I was diagnosed with Attention-Deficit Hyperactivity Disorder (ADHD) before the appointment ended, and began treatment the next day.

But then I wondered how nobody, including myself, had ever noticed this beforehand. How had I gone through all of middle and high school and slipped through the cracks, how had none of my teachers or peers noticed the struggle I felt was so incredibly debilitating that I hated myself for it? How had I ever managed before getting treatment?

Apparently, this issue is very common for women and girls diagnosed with ADHD. In most cases, children with ADHD are noticed by a teacher or parent and the diagnosis comes afterward. However, the children being noticed as potentially having ADHD are usually boys, because symptoms of ADHD present themselves differently in boys than in girls. Boys are typically more energetic and openly disorganized and scattered, where as young girls tend to internalize their feelings of being disorganized and scattered and develop a negative self-image because of this. According to the CDC, 9.5% of children are diagnosed with ADHD, but only 5.6% of girls are diagnosed, in contrast to 13.3% of boys. More women go undiagnosed than men who have the same disorder, despite the fact that symptoms of ADHD for men decrease as they get older, but symptoms for women only increase with age. 

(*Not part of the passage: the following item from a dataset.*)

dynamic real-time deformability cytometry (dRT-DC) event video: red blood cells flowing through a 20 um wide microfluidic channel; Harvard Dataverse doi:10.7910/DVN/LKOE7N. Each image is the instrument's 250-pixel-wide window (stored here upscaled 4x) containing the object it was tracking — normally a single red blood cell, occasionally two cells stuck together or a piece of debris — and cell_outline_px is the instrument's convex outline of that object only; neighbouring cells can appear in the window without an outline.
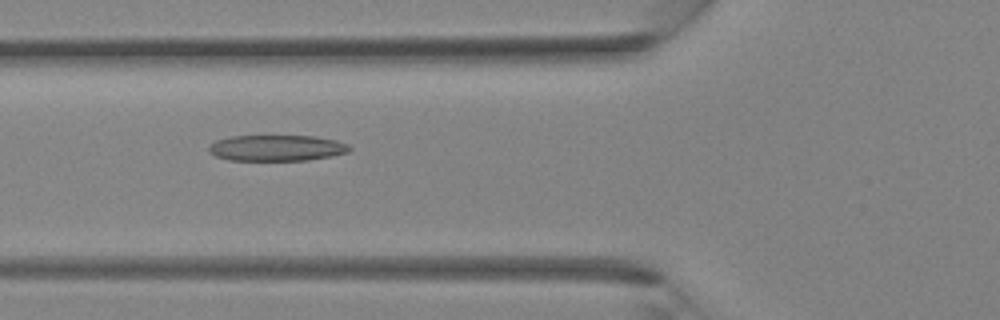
{"species": "Egyptian fruit bat (a non-hibernating species)", "species_latin": "Rousettus aegyptiacus", "temperature_condition": "room temperature", "stored_images_in_passage": 37, "camera_frame_rate_fps": 3000, "um_per_image_px": 0.085, "animal": {"sex": "female"}, "frame": {"image": 1, "passage_image": 14, "time_ms": 4.333, "image_size_px": [1000, 320], "cell_outline_px": [[352, 148], [348, 152], [332, 156], [308, 160], [228, 160], [216, 156], [208, 152], [208, 144], [216, 140], [228, 136], [316, 136], [336, 140], [348, 144]], "centroid_in_image_um": [23.5, 12.57], "position_along_channel_um": 102.3, "area_um2": 21.5}}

Despite now having a deeper understanding of my diagnosis and being treated, my disorder still holds me back at times. I still take on more responsibility and do more extracurriculars than I can focus on, even with medication. I still forget to make my bed or do laundry for a couple weeks at a time. I still forget homework assignments on occasion. I still am loud and scattered in conversations. But most of all, I’m still me. I’m just a me who can finally focus on some of the things I want to do now.